Some of the other relationships are more surprising. Income, race/ethnicity, asset levels, employment, and gender were all predictive of delays in CARES Act receipt. One explanation is that the way the government administered the Economic Impact Payments required individuals to go through a separate process to receive the payments if they didn’t file their taxes, receive a refund, and have direct deposit set up with the IRS. If they didn’t file their taxes, they had to use one of the IRS online tools to access payments. These extra steps, in conjunction with the reports of problems and confusion with the rollout of the IRS payment tools, likely created additional barriers for many people seeking payment.

Our results indicate that these barriers disproportionately affected economically vulnerable households. Households with low incomes or liquid savings, part-time or self-employed households, or those who did not own or rent their own place of residence were more likely to experience delays in Economic Impact Payments, as were very young adult and racial/ethnic minority households. The underlying causes of these relationships are likely complex. For example, it is possible that, even controlling for bank account ownership, some of these groups may have been less familiar with the requirements to receive the payments via direct deposit, or less familiar with the process by which they could share their direct deposit information with the IRS. It is also possible that households with low incomes or low assets, or those with relatively unstable housing situations, had more difficulty accessing the tools provided by the IRS to receive payments quickly. For example, poorer households or those without their own place of residence may have less access to broadband internet connections or computers that would allow them easy access to the relevant websites.

Delays in these payments can have real and severe costs for households. As just one example, research from the Social Policy Institute shows that even a small delay in receiving tax refunds leads to increases in food insecurity in the months after tax filing. Given that our study on delayed refunds was done at a time of economic growth rather than economic collapse, it stands to reason that delays in payments at a time when millions of households are facing steep income declines exposes them to even greater amounts of hardship. This is particularly true when considering the Economic Impact Payments. Delays in these payments disproportionately affected economically vulnerable groups: those with low incomes or low assets, part-time workers, the unbanked, and racial/ethnic minorities.
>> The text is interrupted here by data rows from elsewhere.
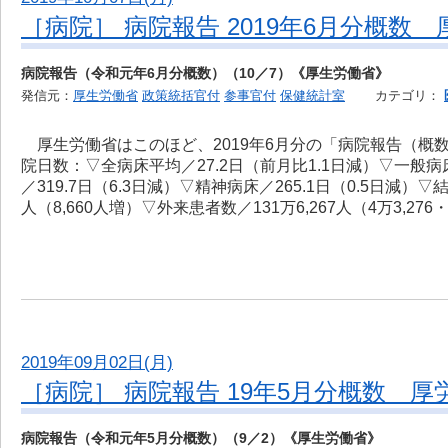
［病院］ 病院報告 2019年6月分概数 
病院報告（令和元年6月分概数）（10／7）《厚生労働省》
発信元：
厚生労働省
政策統括官付
参事官付
保健統計室
カテゴリ：
厚生労働省はこのほど、2019年6月分の「病院報告（概
院日数：▽全病床平均／27.2日（前月比1.1日減）▽一般病床
／319.7日（6.3日減）▽精神病床／265.1日（0.5日減）
人（8,660人増）▽外来患者数／131万6,267人（4万3,276
2019年09月02日(月)
［病院］ 病院報告 19年5月分概数 厚
病院報告（令和元年5月分概数）（9／2）《厚生労働省》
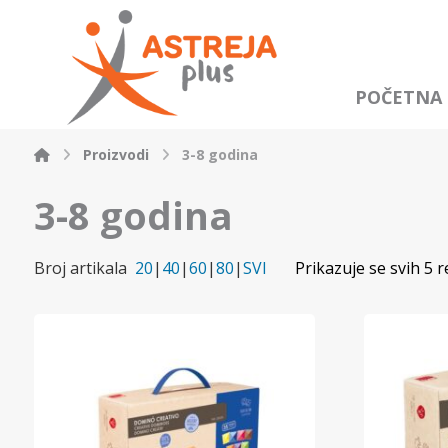
POČETNA
Proizvodi
3-8 godina
3-8 godina
Broj artikala
20
|
40
|
60
|
80
|
SVI
Prikazuje se svih 5 r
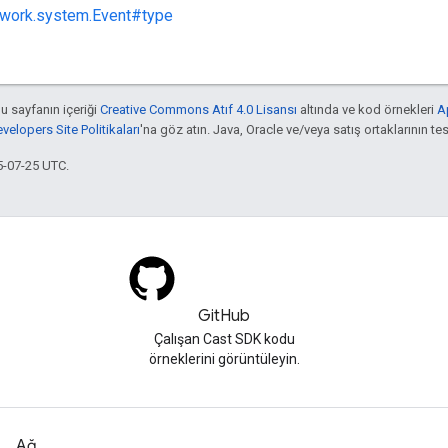
ework.system.Event#type
bu sayfanın içeriği
Creative Commons Atıf 4.0 Lisansı
altında ve kod örnekleri
A
elopers Site Politikaları
'na göz atın. Java, Oracle ve/veya satış ortaklarının tesc
5-07-25 UTC.
GitHub
Çalışan Cast SDK kodu
örneklerini görüntüleyin.
Ağ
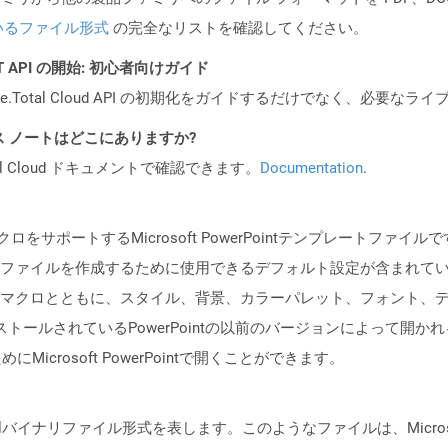
いるファイル形式
の完全なリストを確認してください。
REST API の開始: 初心者向けガイド
e.Total Cloud API の初期化をガイドするだけでなく、必要
PI リリース ノートはどこにありますか?
al Cloud ドキュメントで確認できます。
Documentation
.
ポートするMicrosoft PowerPointテンプレートファイルです。 
ファイルを作成するために使用できるデフォルト設定が含まれて
マクロとともに、スタイル、背景、カラーパレット、フォント、
ンストールされているPowerPointの以前のバージョンによって開か
にMicrosoft PowerPointで開くことができます。
イナリファイル形式を表します。このようなファイルは、Microsoft Exce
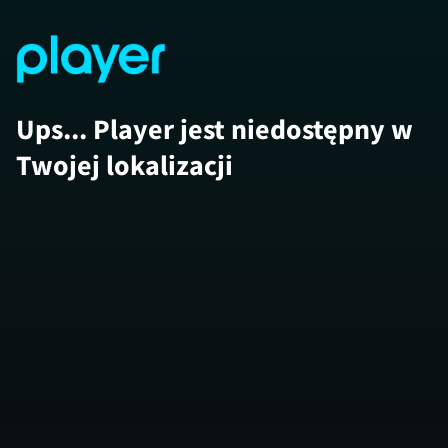
Ups... Player jest niedostępny w
Twojej lokalizacji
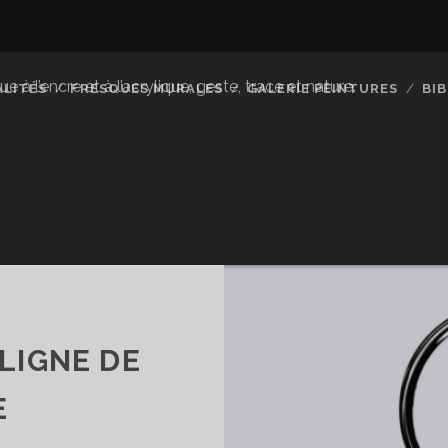
à l’encre et à l’acrylique, geste, trace et nature.
LITÉS
FRESQUES MURALES
GALERIE PEINTURES
BI
 LIGNE DE
E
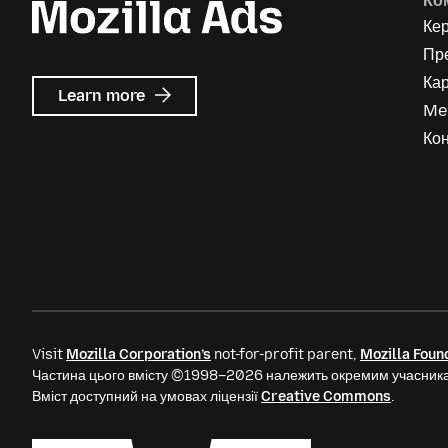
Ко
Ке
Пр
Кар
about
Learn more
Me
Mozilla
Ads
Кон
Visit
Mozilla Corporation’s
not-for-profit parent,
Mozilla Foun
Частина цього вмісту ©1998–2026 належить окремим учасника
Вміст доступний на умовах ліцензії
Creative Commons
.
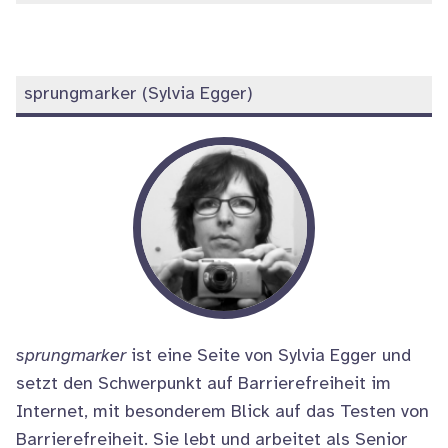
sIFR
(2)“
Weitere
sprungmarker (Sylvia Egger)
Informationen
sprungmarker
ist eine Seite von Sylvia Egger und
setzt den Schwerpunkt auf Barrierefreiheit im
Internet, mit besonderem Blick auf das Testen von
Barrierefreiheit. Sie lebt und arbeitet als Senior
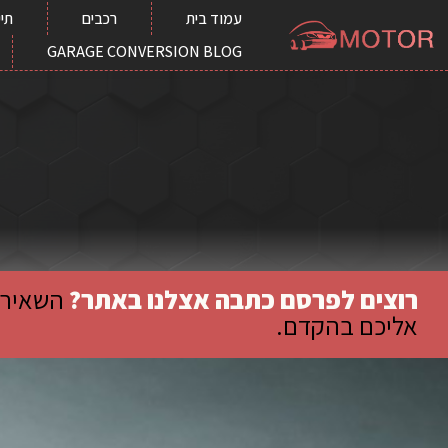
עמוד בית
רכבים
תיי
GARAGE CONVERSION BLOG
רוצים לפרסם כתבה אצלנו באתר?
השאירו 
אליכם בהקדם.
Given that these groups tend to experience higher levels of hardship in good economic times, delaying payments to these groups only serves to make a bad situation worse.
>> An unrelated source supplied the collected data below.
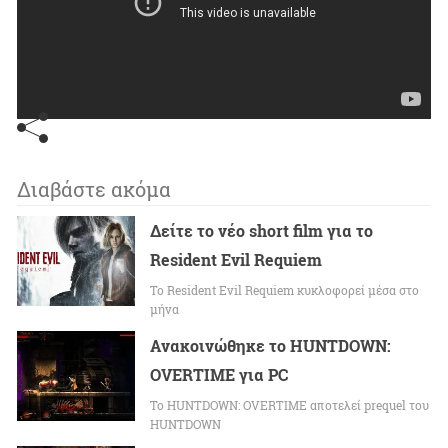
Διαβάστε ακόμα
Δείτε το νέο short film για το
Resident Evil Requiem
To Resident Evil Requiem κυκλοφορεί μέσα στο
μήνα
Ανακοινώθηκε το HUNTDOWN:
OVERTIME για PC
Το HUNTDOWN: OVERTIME αποτελεί prequel του
HUNTDOWN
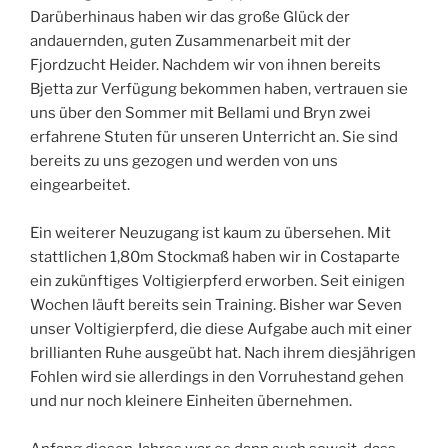
Darüberhinaus haben wir das große Glück der
andauernden, guten Zusammenarbeit mit der
Fjordzucht Heider. Nachdem wir von ihnen bereits
Bjetta zur Verfügung bekommen haben, vertrauen sie
uns über den Sommer mit Bellami und Bryn zwei
erfahrene Stuten für unseren Unterricht an. Sie sind
bereits zu uns gezogen und werden von uns
eingearbeitet.
Ein weiterer Neuzugang ist kaum zu übersehen. Mit
stattlichen 1,80m Stockmaß haben wir in Costaparte
ein zukünftiges Voltigierpferd erworben. Seit einigen
Wochen läuft bereits sein Training. Bisher war Seven
unser Voltigierpferd, die diese Aufgabe auch mit einer
brillianten Ruhe ausgeübt hat. Nach ihrem diesjährigen
Fohlen wird sie allerdings in den Vorruhestand gehen
und nur noch kleinere Einheiten übernehmen.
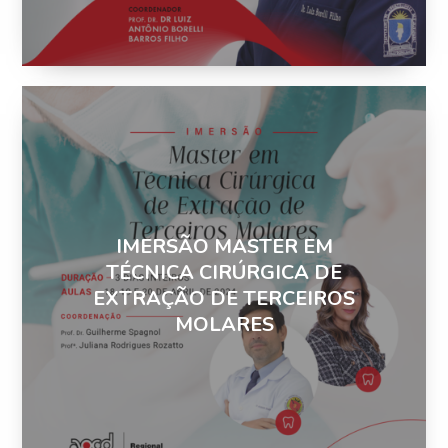
IMERSÃO MASTER EM
TÉCNICA CIRÚRGICA DE
EXTRAÇÃO DE TERCEIROS
MOLARES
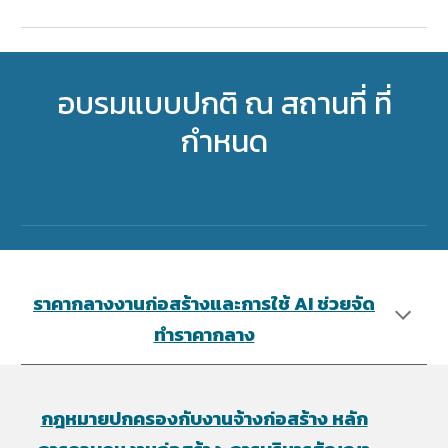
อบรมแบบปกติ ณ สถานที่ ที่
กำหนด
ราคากลางงานก่อสร้างและการใช้ AI ช่วยจัด
ทำราคากลาง
กฎหมายปกครองกับงานจ้างก่อสร้าง หลัก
In the early days of the COVID-19 pandemic, policymakers had to act quickly to deliver a massive benefit program to households, businesses, and state and local governments in a very short amount of time. Delays or inconsistencies in the delivery of these benefits to households may have been an inevitable—albeit unfortunate—consequence of the speed with which these programs were implemented. What our research shows is that it was not enough to simply offer these benefits to Americans. Preexisting barriers, such as the inability of state governments to handle massive unemployment shocks or the unequal access to banking services in the United States, hindered the efficient and equitable delivery of these benefits. Going forward, policymakers should seek to either simplify the ways in which households can access economic relief payments or pair these payments with funding support to help government agencies increase their capacity and modernize their infrastructure so they can handle the demands placed on them by this and future crises.

Footnotes

  1. While those with more than $150,000 in 2019 income were also more likely to have not received the Economic Impact Payments, this was likely due in part to the fact that households with more than $198,000 in income were ineligible to receive the payments.